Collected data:

******************************

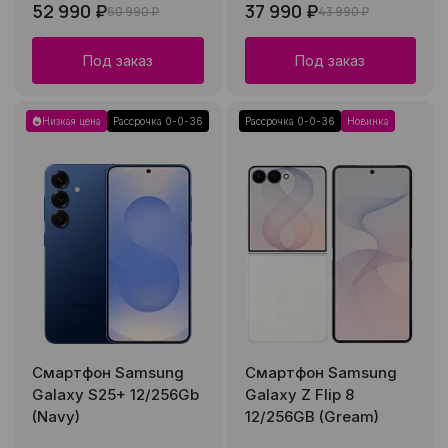
52 990 ₽
37 990 ₽
60 990 ₽
43 990 ₽
Под заказ
Под заказ
Низкая цена
Рассрочка 0-0-36
Рассрочка 0-0-36
Новинка
Смартфон Samsung
Смартфон Samsung
Galaxy S25+ 12/256Gb
Galaxy Z Flip 8
(Navy)
12/256GB (Gream)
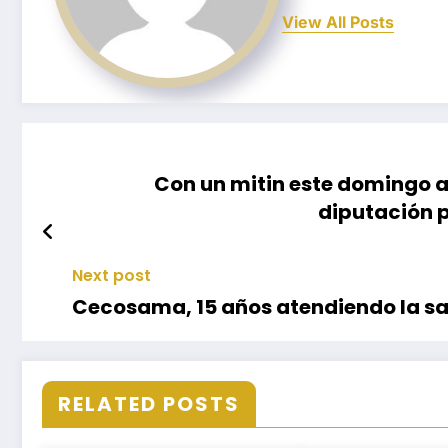
View All Posts
Con un mitin este domingo 
diputación p
Next post
Cecosama, 15 años atendiendo la s
RELATED POSTS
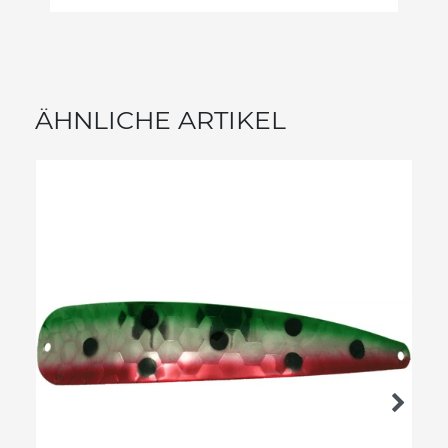
ÄHNLICHE ARTIKEL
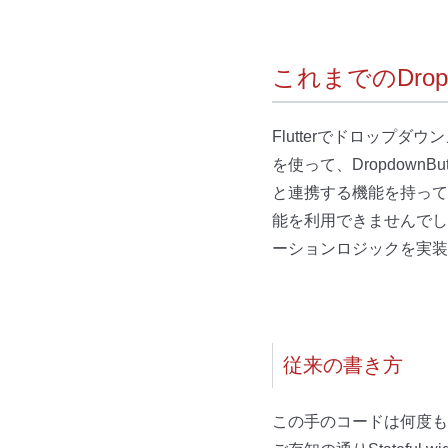
これまでのDropdo
Flutterでドロップダ
を使って、DropdownB
と連携する機能を持ってい
能を利用できませんでした
ーションロジックを実装
従来の書き方
この手のコードは何度も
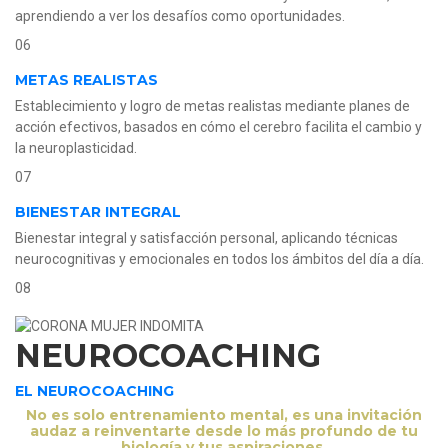
aprendiendo a ver los desafíos como oportunidades.
06
METAS REALISTAS
Establecimiento y logro de metas realistas mediante planes de
acción efectivos, basados en cómo el cerebro facilita el cambio y
la neuroplasticidad.
07
BIENESTAR INTEGRAL
Bienestar integral y satisfacción personal, aplicando técnicas
neurocognitivas y emocionales en todos los ámbitos del día a día.
08
NEUROCOACHING
EL NEUROCOACHING
No es solo entrenamiento mental, es una invitación
audaz a reinventarte desde lo más profundo de tu
biología y tus aspiraciones.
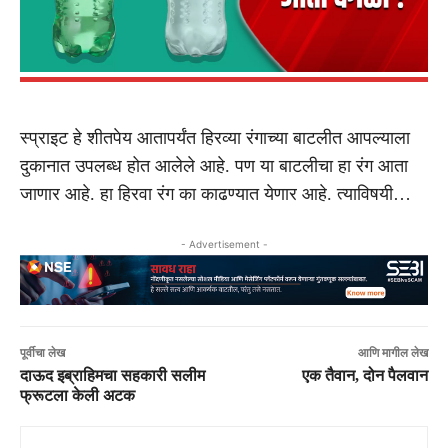
स्प्राइट हे शीतपेय आतापर्यंत हिरव्या रंगाच्या बाटलीत आपल्याला
दुकानात उपलब्ध होत आलेले आहे. पण या बाटलीचा हा रंग आता
जाणार आहे. हा हिरवा रंग का काढण्यात येणार आहे. त्याविषयी…
- Advertisement -
पूर्वीचा लेख
आणि मागील लेख
दाऊद इब्राहिमचा सहकारी सलीम
एक तैवान, दोन पैलवान
फ्रूटला केली अटक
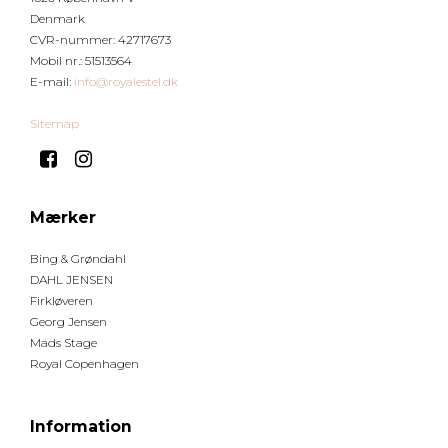
Denmark
CVR-nummer
:
42717673
Mobil nr.
:
51513564
E-mail
:
info@royalestel.dk
Sitemap
Mærker
Bing & Grøndahl
DAHL JENSEN
Firkløveren
Georg Jensen
Mads Stage
Royal Copenhagen
Information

******************************

■ Request ■
Transcribe each entry above exactly, apart from the pictures.

■ Written response ■
52 990 ₽
37 990 ₽
60 990 ₽
43 990 ₽
Под заказ
Под заказ
Низкая цена
Рассрочка 0-0-36
Рассрочка 0-0-36
Новинка
Смартфон Samsung
Смартфон Samsung
Galaxy S25+ 12/256Gb
Galaxy Z Flip 8
(Navy)
12/256GB (Gream)
View All Posts
Con un mitin este domingo 
diputación p
Next post
Cecosama, 15 años atendiendo la s
RELATED POSTS
ÄHNLICHE ARTIKEL
これまでのDropdo
Flutterでドロップダ
を使って、DropdownB
と連携する機能を持ってい
能を利用できませんでした
ーションロジックを実装
従来の書き方
この手のコードは何度も
aprendiendo a ver los desafíos como oportunidades.
06
METAS REALISTAS
Establecimiento y logro de metas realistas mediante planes de
acción efectivos, basados en cómo el cerebro facilita el cambio y
la neuroplasticidad.
07
BIENESTAR INTEGRAL
Bienestar integral y satisfacción personal, aplicando técnicas
neurocognitivas y emocionales en todos los ámbitos del día a día.
08
NEUROCOACHING
EL NEUROCOACHING
No es solo entrenamiento mental, es una invitación
audaz a reinventarte desde lo más profundo de tu
biología y tus aspiraciones.
स्प्राइट हे शीतपेय आतापर्यंत हिरव्या रंगाच्या बाटलीत आपल्याला
दुकानात उपलब्ध होत आलेले आहे. पण या बाटलीचा हा रंग आता
जाणार आहे. हा हिरवा रंग का काढण्यात येणार आहे. त्याविषयी…
- Advertisement -
पूर्वीचा लेख
आणि मागील लेख
दाऊद इब्राहिमचा सहकारी सलीम
एक तैवान, दोन पैलवान
फ्रूटला केली अटक
Denmark
CVR-nummer
:
42717673
Mobil nr.
:
51513564
E-mail
:
info@royalestel.dk
Sitemap
Mærker
Bing & Grøndahl
DAHL JENSEN
Firkløveren
Georg Jensen
Mads Stage
Royal Copenhagen
Information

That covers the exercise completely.